WHAT THIS TASK INVOLVES:
Within the listing, how many lines hold the word "über"? Give the number by itself.

DATA FOR PROCESSING:

※ ※ ※

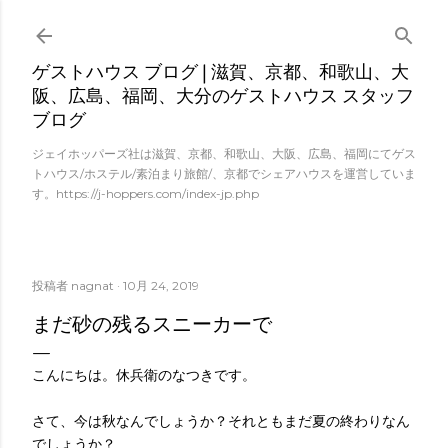
スキップしてメイン コンテンツに移動
ゲストハウス ブログ | 滋賀、京都、和歌山、大
阪、広島、福岡、大分のゲストハウス スタッフ
ブログ
ジェイホッパーズ社は滋賀、京都、和歌山、大阪、広島、福岡にてゲス
トハウス/ホステル/素泊まり旅館/、京都でシェアハウスを運営していま
す。https://j-hoppers.com/index-jp.php
投稿者
nagnat
10月 24, 2019
まだ砂の残るスニーカーで
こんにちは。休兵衛のなつきです。
さて、今は秋なんでしょうか？それともまだ夏の終わりなん
でしょうか？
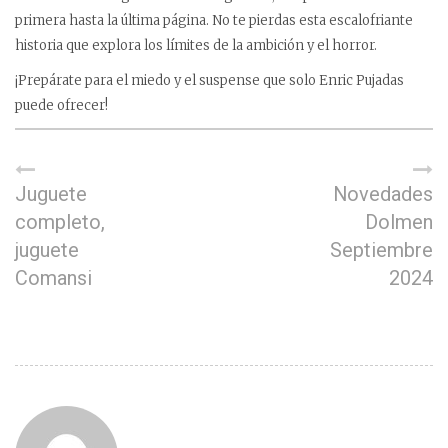
primera hasta la última página. No te pierdas esta escalofriante
historia que explora los límites de la ambición y el horror.
¡Prepárate para el miedo y el suspense que solo Enric Pujadas
puede ofrecer!
Juguete
Novedades
completo,
Dolmen
juguete
Septiembre
Comansi
2024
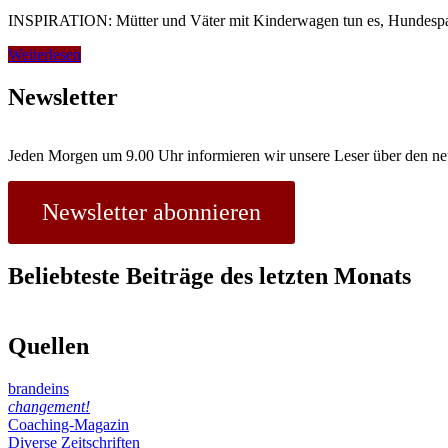
INSPIRATION: Mütter und Väter mit Kinderwagen tun es, Hundespazi
Mind
Weiterlesen
Wandering
Newsletter
Jeden Morgen um 9.00 Uhr informieren wir unsere Leser über den ne
Newsletter abonnieren
Beliebteste Beiträge des letzten Monats
Quellen
brandeins
changement!
Coaching-Magazin
Diverse Zeitschriften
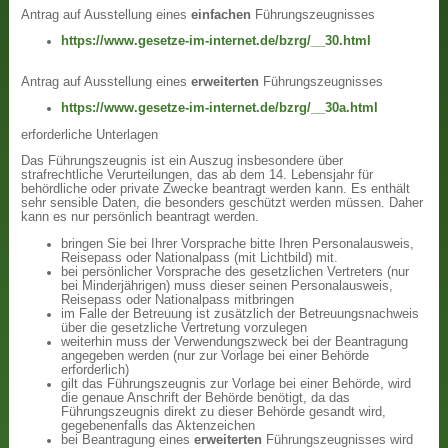
Antrag auf Ausstellung eines
einfachen
Führungszeugnisses
https://www.gesetze-im-internet.de/bzrg/__30.html
Antrag auf Ausstellung eines
erweiterten
Führungszeugnisses
https://www.gesetze-im-internet.de/bzrg/__30a.html
erforderliche Unterlagen
Das Führungszeugnis ist ein Auszug insbesondere über
strafrechtliche Verurteilungen, das ab dem 14. Lebensjahr für
behördliche oder private Zwecke beantragt werden kann. Es enthält
sehr sensible Daten, die besonders geschützt werden müssen. Daher
kann es nur persönlich beantragt werden.
bringen Sie bei Ihrer Vorsprache bitte Ihren Personalausweis,
Reisepass oder Nationalpass (mit Lichtbild) mit.
bei persönlicher Vorsprache des gesetzlichen Vertreters (nur
bei Minderjährigen) muss dieser seinen Personalausweis,
Reisepass oder Nationalpass mitbringen
im Falle der Betreuung ist zusätzlich der Betreuungsnachweis
über die gesetzliche Vertretung vorzulegen
weiterhin muss der Verwendungszweck bei der Beantragung
angegeben werden (nur zur Vorlage bei einer Behörde
erforderlich)
gilt das Führungszeugnis zur Vorlage bei einer Behörde, wird
die genaue Anschrift der Behörde benötigt, da das
Führungszeugnis direkt zu dieser Behörde gesandt wird,
gegebenenfalls das Aktenzeichen
bei Beantragung eines
erweiterten
Führungszeugnisses wird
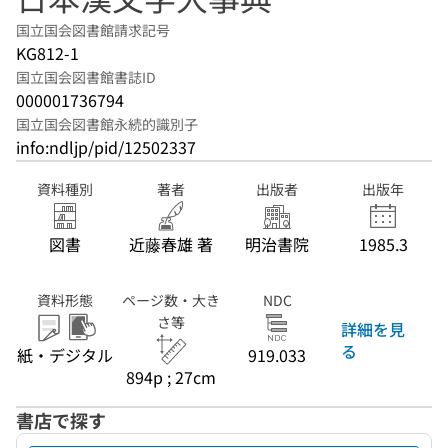
国立国会図書館請求記号
KG812-1
国立国会図書館書誌ID
000001736794
国立国会図書館永続的識別子
info:ndljp/pid/12502337
資料種別
著者
出版者
出版年
図書
近藤春雄 著
明治書院
1985.3
資料形態
ページ数・大き
NDC
さ等
詳細を見
る
紙・デジタル
919.033
894p ; 27cm
書店で探す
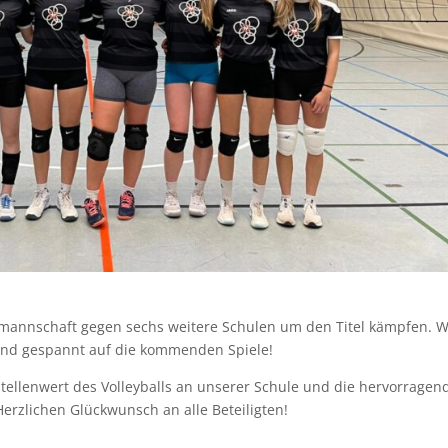
annschaft gegen sechs weitere Schulen um den Titel kämpfen. W
ind gespannt auf die kommenden Spiele!
tellenwert des Volleyballs an unserer Schule und die hervorragen
Herzlichen Glückwunsch an alle Beteiligten!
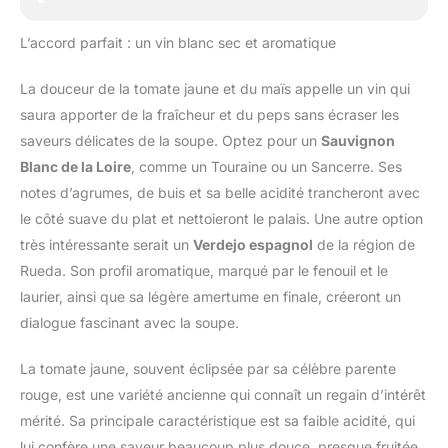
L’accord parfait : un vin blanc sec et aromatique
La douceur de la tomate jaune et du maïs appelle un vin qui
saura apporter de la fraîcheur et du peps sans écraser les
saveurs délicates de la soupe. Optez pour un
Sauvignon
Blanc de la Loire
, comme un Touraine ou un Sancerre. Ses
notes d’agrumes, de buis et sa belle acidité trancheront avec
le côté suave du plat et nettoieront le palais. Une autre option
très intéressante serait un
Verdejo espagnol
de la région de
Rueda. Son profil aromatique, marqué par le fenouil et le
laurier, ainsi que sa légère amertume en finale, créeront un
dialogue fascinant avec la soupe.
La tomate jaune, souvent éclipsée par sa célèbre parente
rouge, est une variété ancienne qui connaît un regain d’intérêt
mérité. Sa principale caractéristique est sa faible acidité, qui
lui confère une saveur beaucoup plus douce, presque fruitée.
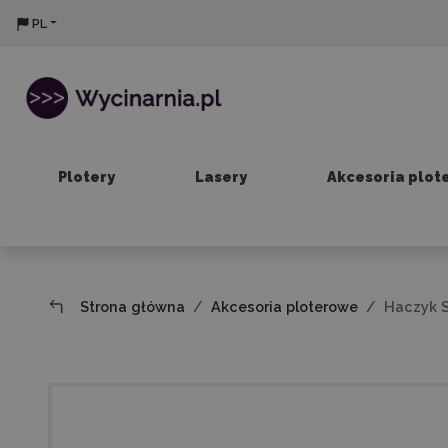
PL
Plotery
Lasery
Akcesoria plot
Strona główna
Akcesoria ploterowe
Haczyk S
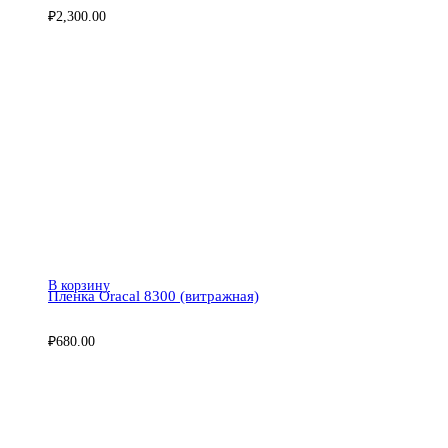
₽
2,300.00
В корзину
Пленка Oracal 8300 (витражная)
₽
680.00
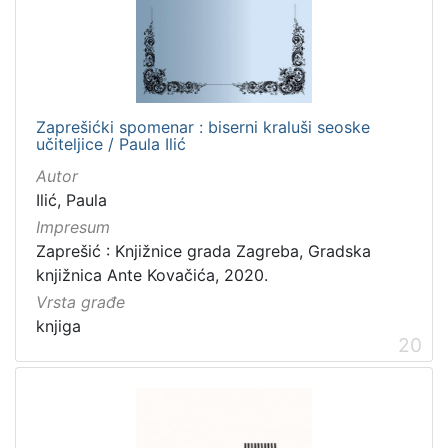
Zaprešićki spomenar : biserni kraluši seoske
učiteljice / Paula Ilić
Autor
Ilić, Paula
Impresum
Zaprešić : Knjižnice grada Zagreba, Gradska
knjižnica Ante Kovačića, 2020.
Vrsta građe
knjiga
20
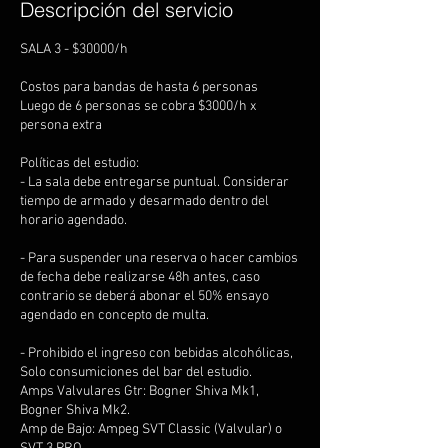
Descripción del servicio
SALA 3 - $30000/h
Costos para bandas de hasta 6 personas
Luego de 6 personas se cobra $3000/h x
persona extra
Políticas del estudio:
- La sala debe entregarse puntual. Considerar
tiempo de armado y desarmado dentro del
horario agendado.
- Para suspender una reserva o hacer cambios
de fecha debe realizarse 48h antes, caso
contrario se deberá abonar el 50% ensayo
agendado en concepto de multa.
- Prohibido el ingreso con bebidas alcohólicas,
Solo consumiciones del bar del estudio.
Amps Valvulares Gtr: Bogner Shiva Mk1,
Bogner Shiva Mk2.
Amp de Bajo: Ampeg SVT Classic (Valvular) o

※ ※ ※

SOLUTION FOR THIS PROBLEM:
3